2 Responses to “Every Day Should Be Car-Free Day”

  1. Keith Campbell Says:

    Love your blog. I learn a lot from it as exiled Montrealer.
    I’m very much be against pedestrianizing Ste Catherine for a variety of reasons.

    1) I don’t think the comparison to NYC pedestrianization is apt – that’s a mega urban place that needs rest from the craziness. Montreal only has a few areas with that NYC style intensity and Ste Catherine is one of them, and the slow moving traffic adds to that atmosphere rather than detracts from it. The same thing applies to the very slow crawl up the St Laurent strip. My favorite memories of montreal are on both streets on Saturday nights with horns honking and the big crush of machines and people, whether after hockey games or during sexy summer afternoons.

    2) slow moving traffic vs no cars is a bit of a false choice. nobody’s suggesting Ste Catherine should be a fast moving artery when Rene Levesque is nearby.

    3) Ste Catherine’s the great retail street. In another echo of NYC, imagine coming out of a store laden with shopping bags and not being able to hail a cab in the winter.

    Pedestrian streets are touristy toys I feel, like the Prince Arthur restaurant strip

  2. Leanne Franson Says:

    I agree with Keith. The slow moving traffic means it is livable. You can wave to people going by, who are checking out the people walking. I TOTALLY agree with Keith’s description. And that “Pedestrian streets are touristy toys” … I have lived around the corner (on De Bullion) from Prince Arthur strip, and been bitched at by groups of people watching street performers, for walking through with a backpack or my bike, as I was trying to get home after work with groceries. When I am on Ste Catherine’s street where you point out, I am buying a tv at Future shop, Very large art supplies (like multiple sheets of 30×40″ illustration board, and blocs of watercolor paper) for my self-employed illustration business, dropping off artwork at the Illustration Quebec office, and other items for which frankly, I need a car, not to walk along grassy boulevards with wandering tourists. And yes, I may only drive two or four blocks on Ste Catherine (from Rene Levesque or De Maisonneuve, used as arteries to actually get to and fro to the point on Ste Catherine I wish), but I still want to drive on Ste Catherine for these things.
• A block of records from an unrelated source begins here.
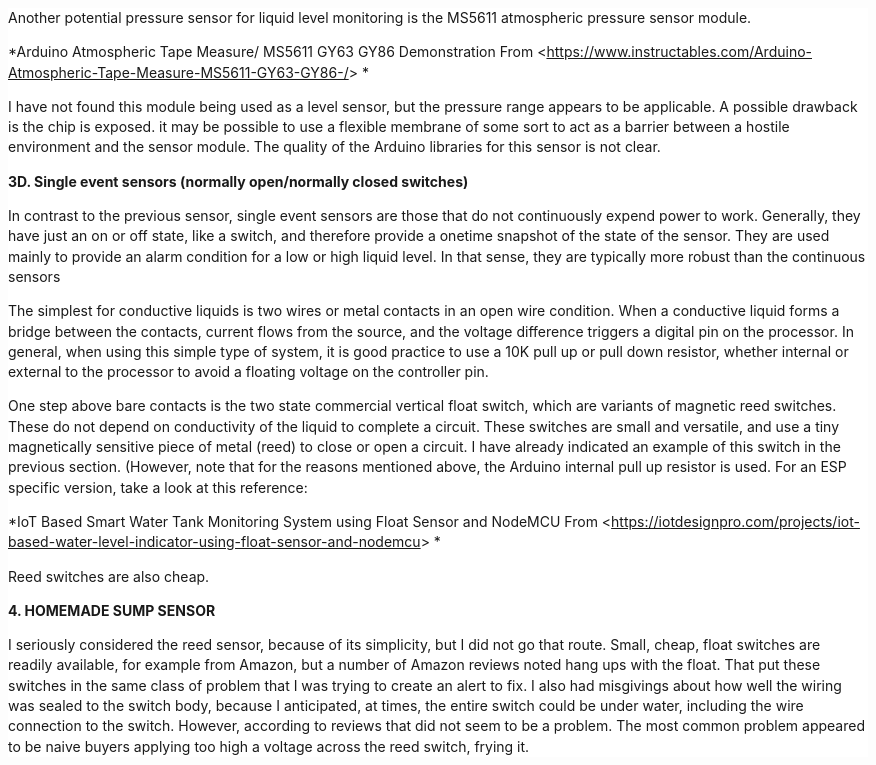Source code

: Another potential pressure sensor for liquid level monitoring is the
MS5611 atmospheric pressure sensor module.

*Arduino Atmospheric Tape Measure/ MS5611 GY63 GY86 Demonstration From
\<<https://www.instructables.com/Arduino-Atmospheric-Tape-Measure-MS5611-GY63-GY86-/>\>
*

I have not found this module being used as a level sensor, but the
pressure range appears to be applicable. A possible drawback is the chip
is exposed. it may be possible to use a flexible membrane of some sort
to act as a barrier between a hostile environment and the sensor module.
The quality of the Arduino libraries for this sensor is not clear.

**3D. Single event sensors (normally open/normally closed switches)**

In contrast to the previous sensor, single event sensors are those that
do not continuously expend power to work. Generally, they have just an
on or off state, like a switch, and therefore provide a onetime snapshot
of the state of the sensor. They are used mainly to provide an alarm
condition for a low or high liquid level. In that sense, they are
typically more robust than the continuous sensors

The simplest for conductive liquids is two wires or metal contacts in an
open wire condition. When a conductive liquid forms a bridge between the
contacts, current flows from the source, and the voltage difference
triggers a digital pin on the processor. In general, when using this
simple type of system, it is good practice to use a 10K pull up or pull
down resistor, whether internal or external to the processor to avoid a
floating voltage on the controller pin.

One step above bare contacts is the two state commercial vertical float
switch, which are variants of magnetic reed switches. These do not
depend on conductivity of the liquid to complete a circuit. These
switches are small and versatile, and use a tiny magnetically sensitive
piece of metal (reed) to close or open a circuit. I have already
indicated an example of this switch in the previous section. (However,
note that for the reasons mentioned above, the Arduino internal pull up
resistor is used. For an ESP specific version, take a look at this
reference:

*IoT Based Smart Water Tank Monitoring System using Float Sensor and
NodeMCU From
\<<https://iotdesignpro.com/projects/iot-based-water-level-indicator-using-float-sensor-and-nodemcu>\>
*

Reed switches are also cheap.

**4. HOMEMADE SUMP SENSOR**

I seriously considered the reed sensor, because of its simplicity, but I
did not go that route. Small, cheap, float switches are readily
available, for example from Amazon, but a number of Amazon reviews noted
hang ups with the float. That put these switches in the same class of
problem that I was trying to create an alert to fix. I also had
misgivings about how well the wiring was sealed to the switch body,
because I anticipated, at times, the entire switch could be under water,
including the wire connection to the switch. However, according to
reviews that did not seem to be a problem. The most common problem
appeared to be naive buyers applying too high a voltage across the reed
switch, frying it.
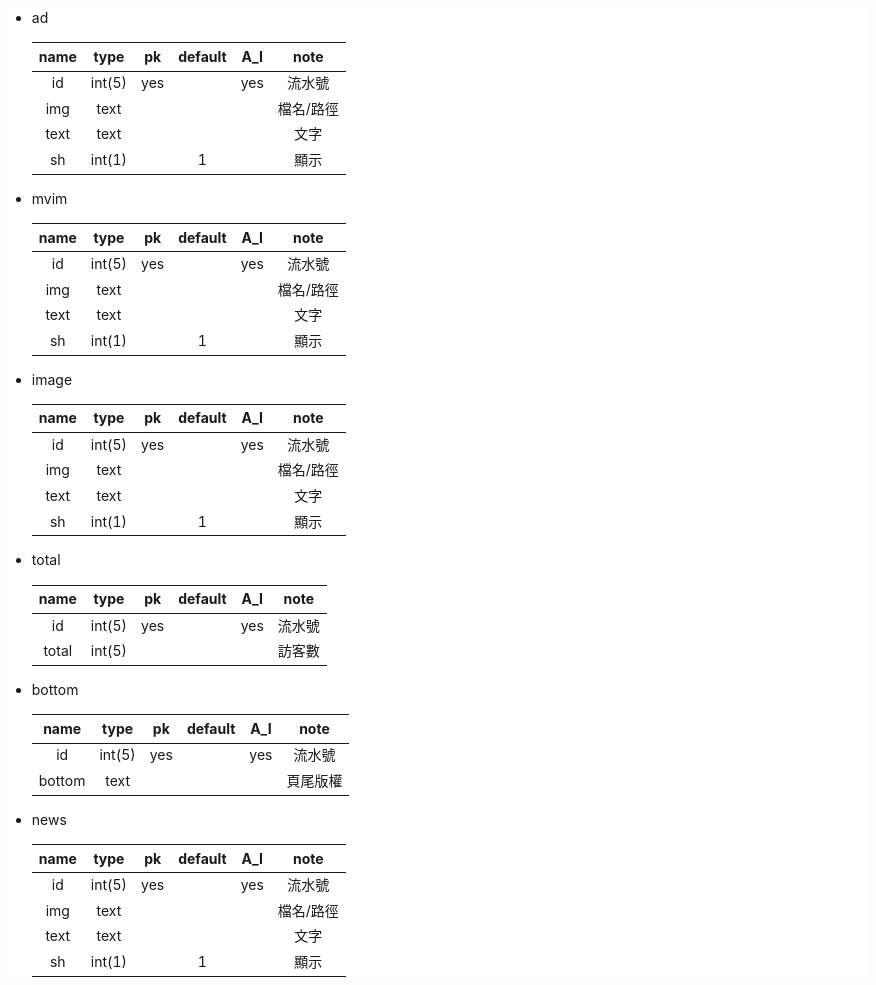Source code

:   * ad

    | name |  type  |  pk | default | A_I |   note   |
    |:----:|:------:|:---:|:-------:|:---:|:--------:|
    |id    |int(5)  |yes  |         |yes  | 流水號    |
    |img   |text    |     |         |     | 檔名/路徑 |
    |text  |text    |     |         |     | 文字     |
    |sh    |int(1)  |     |   1     |     | 顯示     |

  * mvim
  
    | name |  type  |  pk | default | A_I |   note   |
    |:----:|:------:|:---:|:-------:|:---:|:--------:|
    |id    |int(5)  |yes  |         |yes  | 流水號    |
    |img   |text    |     |         |     | 檔名/路徑 |
    |text  |text    |     |         |     | 文字     |
    |sh    |int(1)  |     |   1     |     | 顯示     |

  * image

    | name |  type  |  pk | default | A_I |   note   |
    |:----:|:------:|:---:|:-------:|:---:|:--------:|
    |id    |int(5)  |yes  |         |yes  | 流水號    |
    |img   |text    |     |         |     | 檔名/路徑 |
    |text  |text    |     |         |     | 文字      |
    |sh    |int(1)  |     |   1     |     | 顯示      |

  * total

    | name |  type  |  pk | default | A_I |   note   |
    |:----:|:------:|:---:|:-------:|:---:|:--------:|
    |id    |int(5)  |yes  |         |yes  |流水號     |
    |total |int(5)  |     |         |     |訪客數     |

  * bottom

    | name |  type  |  pk | default | A_I |   note   |
    |:----:|:------:|:---:|:-------:|:---:|:--------:|
    |id    |int(5)  |yes  |         |yes  |流水號     |
    |bottom|text    |     |         |     |頁尾版權   |

  * news

    | name |  type  |  pk | default | A_I |   note   |
    |:----:|:------:|:---:|:-------:|:---:|:--------:|
    |id    |int(5)  |yes  |         |yes  | 流水號    |
    |img   |text    |     |         |     | 檔名/路徑 |
    |text  |text    |     |         |     | 文字      |
    |sh    |int(1)  |     |   1     |     | 顯示      |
    Every place in Mtl that they turn into a “no car” zone just congests other arteries (which are ALL narrow in Mtl), and increases the pollution as people go round and round looking for parking, or are rerouted in heavy traffic (all siphoned due to detours) going 6x the necessary distance from point A to point B on one way streets, narrowed to “calm the traffic”.

    And in case you think I am a crazy biased suburban car lover, in fact I have never owned a car in Montreal, have been using my bike (4 seasons) as transportation since 1982, member of communauto since 2001, lived exclusively in the downtown/plateau areas since 1983: rue MacKay, de Bullion, corner Square Victoria/St Jacques, Marquette, Messier and now Parthenais. As a bike driver and resident, this is becoming a congested touristy city, often taking 20 mins of idling to drive 6 blocks.